Cryptographic algorithms
At this time, we are considering the cryptographic algorithms that OP will support based on Section 3.2 of Subresource Integrity (https://www.w3.org/TR/SRI/#introduction). However, there are cases where the security of things that were previously considered secure may no longer be certain. We are currently discussing what to refer to and what standards to use to determine the specifications for the cryptographic algorithms that OP will support.
Signature Algorithm
The signing algorithm used when verifying a signature MUST meet the following requirements:
The allowed list (validating side) is:
ES256(RECOMMENDED)ES384ES512PS256PS384PS512
You MUST support one of the signature algorithms included in these allowed lists.
Verifiers MUST refuse to verify with any signature algorithm not included in this allowed list.
We recommend ES256 as a good balance between performance and security, but do not prohibit the use of other signature algorithms.

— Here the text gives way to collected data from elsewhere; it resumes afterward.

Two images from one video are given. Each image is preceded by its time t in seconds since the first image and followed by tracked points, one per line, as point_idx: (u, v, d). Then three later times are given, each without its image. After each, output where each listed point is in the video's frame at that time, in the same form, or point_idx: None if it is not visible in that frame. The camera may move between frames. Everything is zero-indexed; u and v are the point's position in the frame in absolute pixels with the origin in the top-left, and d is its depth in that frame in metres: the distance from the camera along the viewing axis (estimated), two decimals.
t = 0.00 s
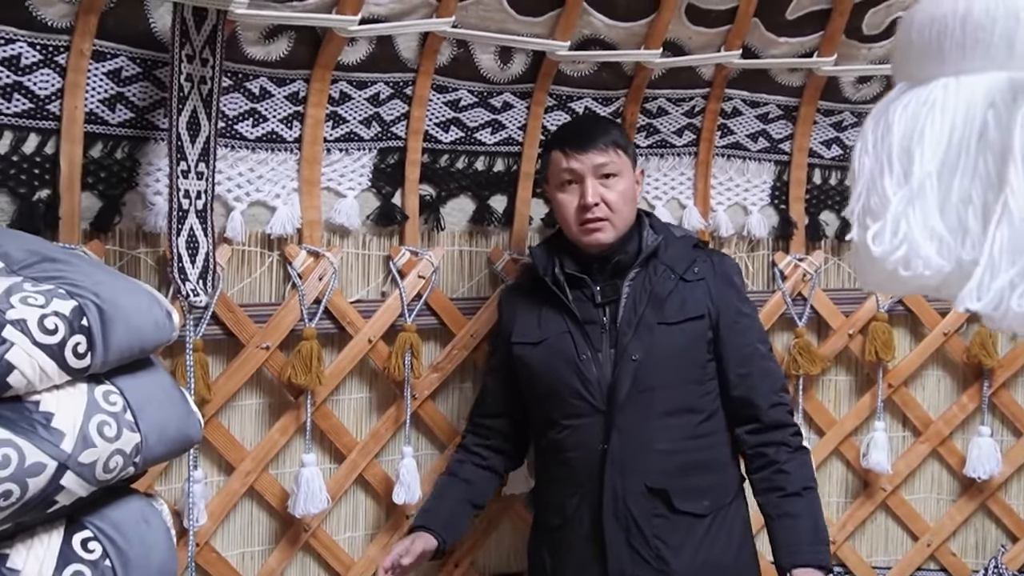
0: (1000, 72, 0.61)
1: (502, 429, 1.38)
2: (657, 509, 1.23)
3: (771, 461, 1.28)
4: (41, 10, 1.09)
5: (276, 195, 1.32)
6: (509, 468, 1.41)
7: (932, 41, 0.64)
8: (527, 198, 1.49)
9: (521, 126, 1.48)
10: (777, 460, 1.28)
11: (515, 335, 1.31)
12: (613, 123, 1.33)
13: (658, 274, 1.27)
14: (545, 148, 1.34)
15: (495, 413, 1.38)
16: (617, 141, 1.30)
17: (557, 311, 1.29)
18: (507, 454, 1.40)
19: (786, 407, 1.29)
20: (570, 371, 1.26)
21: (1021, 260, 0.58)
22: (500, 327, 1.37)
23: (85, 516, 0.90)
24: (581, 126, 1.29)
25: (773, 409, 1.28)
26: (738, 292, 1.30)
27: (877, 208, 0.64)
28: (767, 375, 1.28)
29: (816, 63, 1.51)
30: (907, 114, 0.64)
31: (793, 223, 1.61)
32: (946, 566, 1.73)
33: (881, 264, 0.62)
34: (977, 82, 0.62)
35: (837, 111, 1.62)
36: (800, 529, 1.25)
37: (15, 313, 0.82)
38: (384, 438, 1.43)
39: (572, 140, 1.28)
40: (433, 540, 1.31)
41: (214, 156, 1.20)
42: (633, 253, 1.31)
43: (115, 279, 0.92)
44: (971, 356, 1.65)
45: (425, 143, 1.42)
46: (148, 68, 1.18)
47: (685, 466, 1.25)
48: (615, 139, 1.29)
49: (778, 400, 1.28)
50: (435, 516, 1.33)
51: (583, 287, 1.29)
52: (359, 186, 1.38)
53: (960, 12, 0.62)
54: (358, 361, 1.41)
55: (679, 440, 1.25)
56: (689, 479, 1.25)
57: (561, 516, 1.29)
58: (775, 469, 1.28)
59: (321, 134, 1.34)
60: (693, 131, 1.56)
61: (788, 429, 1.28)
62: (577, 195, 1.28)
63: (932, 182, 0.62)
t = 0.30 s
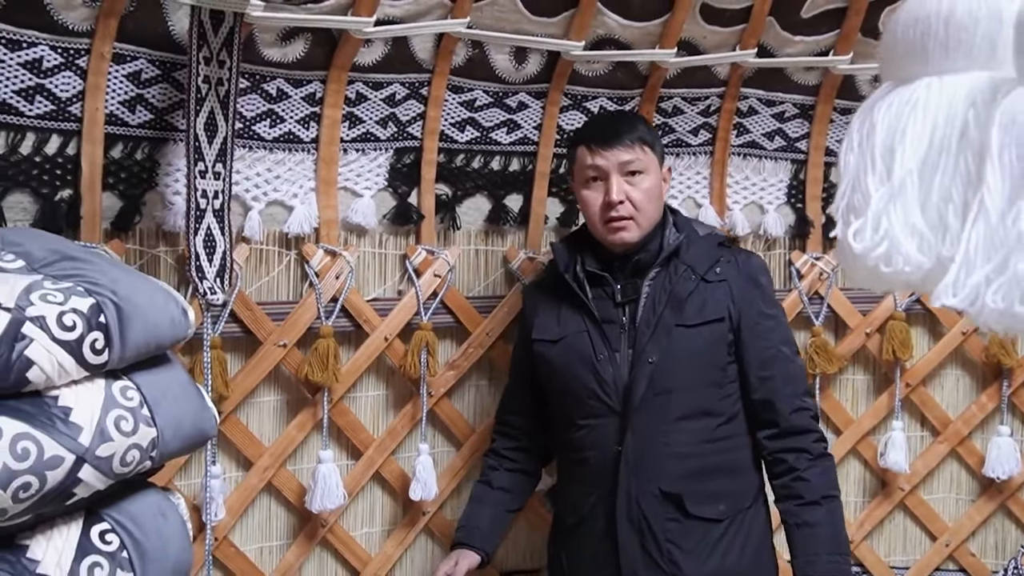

Implementers are RECOMMENDED to periodically review algorithms and discontinue use of compromised algorithms.
For the time being, applications developed by the Originator Profile Collaborative Innovation Partnership (OP-CIP) will only support the ES256 signature algorithm.
Hash algorithm
Applications that comply with the OP's specifications MUST meet the following requirements for the hash algorithms used when generating and verifying the integrity property value of the CA's Content Integrity Descriptor and when generating and verifying the digestSRI property value of each VC.
Verifiers MUST support verification using SHA-256 hash values, and MAY support verification using SHA-384 and SHA-512 hash values.
Implementers should periodically review hash algorithms and avoid using compromised hash algorithms.
For the time being, applications developed by OP-CIP will only support the SHA-256 hash algorithm.